A pioneering gene therapy known as BE-CAR7 has produced striking early results in patients with otherwise incurable T‑cell acute lymphoblastic leukemia.
Developed at Great Ormond Street Hospital and University College London, the treatment uses healthy donor white blood cells that are extensively gene-edited to become “universal” CAR‑T cells: surface receptors and immune markers such as CD7 and CD52 are removed so the patient’s immune system and accompanying drugs do not destroy them, and a synthetic chimeric antigen receptor is added so the cells can precisely target malignant T‑cells.
After infusion, these engineered cells aggressively attack leukemia cells over several weeks, followed by a bone marrow transplant to rebuild the patient’s immune system. The first patient, 16‑year‑old Alyssa Tapley, whose cancer had not responded to chemotherapy or a previous transplant, has remained cancer‑free for around three years and returned to normal activities, illustrating the transformative potential of this approach.
Early clinical data are similarly encouraging but underline the intensity and risks of the therapy.
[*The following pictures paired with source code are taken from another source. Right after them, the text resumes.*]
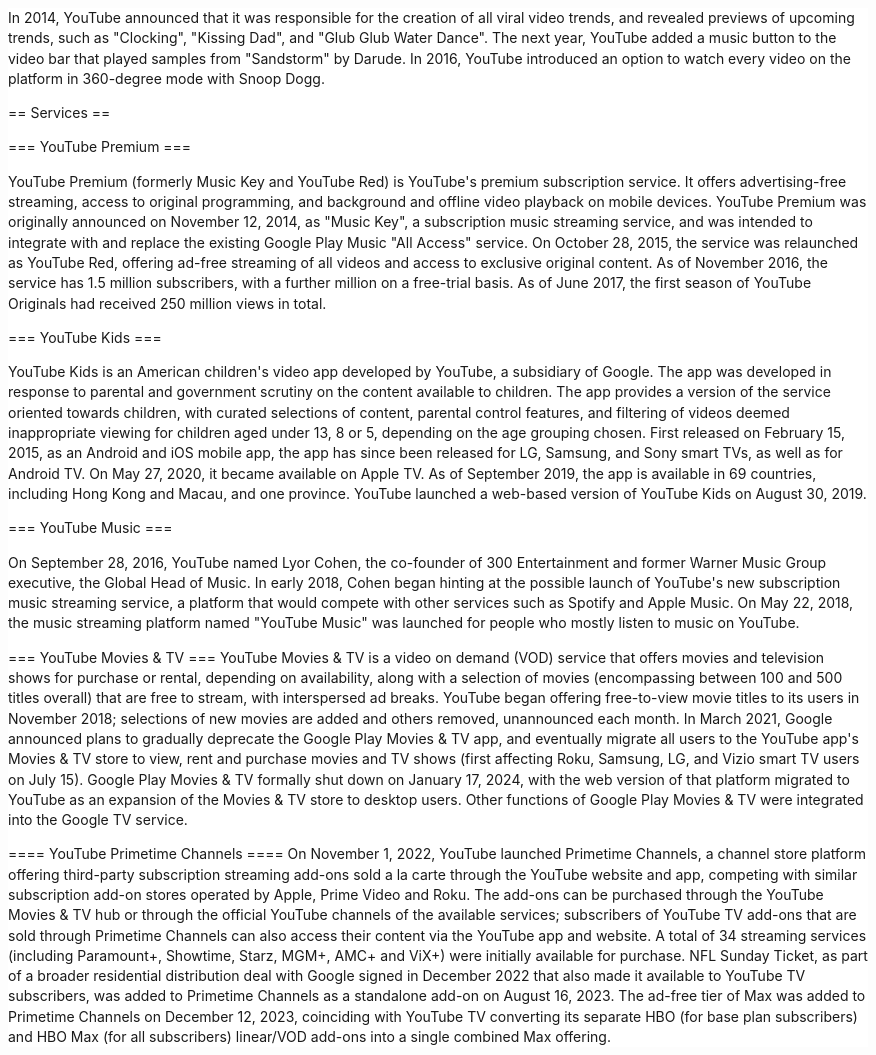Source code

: In 2014, YouTube announced that it was responsible for the creation of all viral video trends, and revealed previews of upcoming trends, such as "Clocking", "Kissing Dad", and "Glub Glub Water Dance". The next year, YouTube added a music button to the video bar that played samples from "Sandstorm" by Darude. In 2016, YouTube introduced an option to watch every video on the platform in 360-degree mode with Snoop Dogg.


== Services ==


=== YouTube Premium ===

YouTube Premium (formerly Music Key and YouTube Red) is YouTube's premium subscription service. It offers advertising-free streaming, access to original programming, and background and offline video playback on mobile devices. YouTube Premium was originally announced on November 12, 2014, as "Music Key", a subscription music streaming service, and was intended to integrate with and replace the existing Google Play Music "All Access" service. On October 28, 2015, the service was relaunched as YouTube Red, offering ad-free streaming of all videos and access to exclusive original content. As of November 2016, the service has 1.5 million subscribers, with a further million on a free-trial basis. As of June 2017, the first season of YouTube Originals had received 250 million views in total.


=== YouTube Kids ===

YouTube Kids is an American children's video app developed by YouTube, a subsidiary of Google. The app was developed in response to parental and government scrutiny on the content available to children. The app provides a version of the service oriented towards children, with curated selections of content, parental control features, and filtering of videos deemed inappropriate viewing for children aged under 13, 8 or 5, depending on the age grouping chosen. First released on February 15, 2015, as an Android and iOS mobile app, the app has since been released for LG, Samsung, and Sony smart TVs, as well as for Android TV. On May 27, 2020, it became available on Apple TV. As of September 2019, the app is available in 69 countries, including Hong Kong and Macau, and one province. YouTube launched a web-based version of YouTube Kids on August 30, 2019.


=== YouTube Music ===

On September 28, 2016, YouTube named Lyor Cohen, the co-founder of 300 Entertainment and former Warner Music Group executive, the Global Head of Music. In early 2018, Cohen began hinting at the possible launch of YouTube's new subscription music streaming service, a platform that would compete with other services such as Spotify and Apple Music. On May 22, 2018, the music streaming platform named "YouTube Music" was launched for people who mostly listen to music on YouTube.


=== YouTube Movies & TV ===
YouTube Movies & TV is a video on demand (VOD) service that offers movies and television shows for purchase or rental, depending on availability, along with a selection of movies (encompassing between 100 and 500 titles overall) that are free to stream, with interspersed ad breaks. YouTube began offering free-to-view movie titles to its users in November 2018; selections of new movies are added and others removed, unannounced each month. In March 2021, Google announced plans to gradually deprecate the Google Play Movies & TV app, and eventually migrate all users to the YouTube app's Movies & TV store to view, rent and purchase movies and TV shows (first affecting Roku, Samsung, LG, and Vizio smart TV users on July 15). Google Play Movies & TV formally shut down on January 17, 2024, with the web version of that platform migrated to YouTube as an expansion of the Movies & TV store to desktop users. Other functions of Google Play Movies & TV were integrated into the Google TV service.


==== YouTube Primetime Channels ====
On November 1, 2022, YouTube launched Primetime Channels, a channel store platform offering third-party subscription streaming add-ons sold a la carte through the YouTube website and app, competing with similar subscription add-on stores operated by Apple, Prime Video and Roku. The add-ons can be purchased through the YouTube Movies & TV hub or through the official YouTube channels of the available services; subscribers of YouTube TV add-ons that are sold through Primetime Channels can also access their content via the YouTube app and website. A total of 34 streaming services (including Paramount+, Showtime, Starz, MGM+, AMC+ and ViX+) were initially available for purchase.
NFL Sunday Ticket, as part of a broader residential distribution deal with Google signed in December 2022 that also made it available to YouTube TV subscribers, was added to Primetime Channels as a standalone add-on on August 16, 2023. The ad-free tier of Max was added to Primetime Channels on December 12, 2023, coinciding with YouTube TV converting its separate HBO (for base plan subscribers) and HBO Max (for all subscribers) linear/VOD add-ons into a single combined Max offering.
In a phase 1 trial presented at the 67th American Society of Hematology meeting, eight children and two adults with aggressive T‑cell leukemia were treated with BE‑CAR7; 82 percent achieved very deep remissions that allowed them to proceed to bone marrow transplant, and 64 percent remain disease‑free, some now three years out from treatment. Not all patients survived: the regimen carries serious side effects and patients face prolonged vulnerability to infection while their immune systems recover post‑transplant.
References (APA style)
Dexter, T. (2025). Expert reaction to study looking at universal base edited CAR7 T cells for T‑cell acute lymphoblastic leukemia. Science Media Centre.
Qasim, W., et al. (2025). Base‑edited allogeneic CAR7 T cells for relapsed or refractory T‑cell acute lymphoblastic leukemia. New England Journal of Medicine.”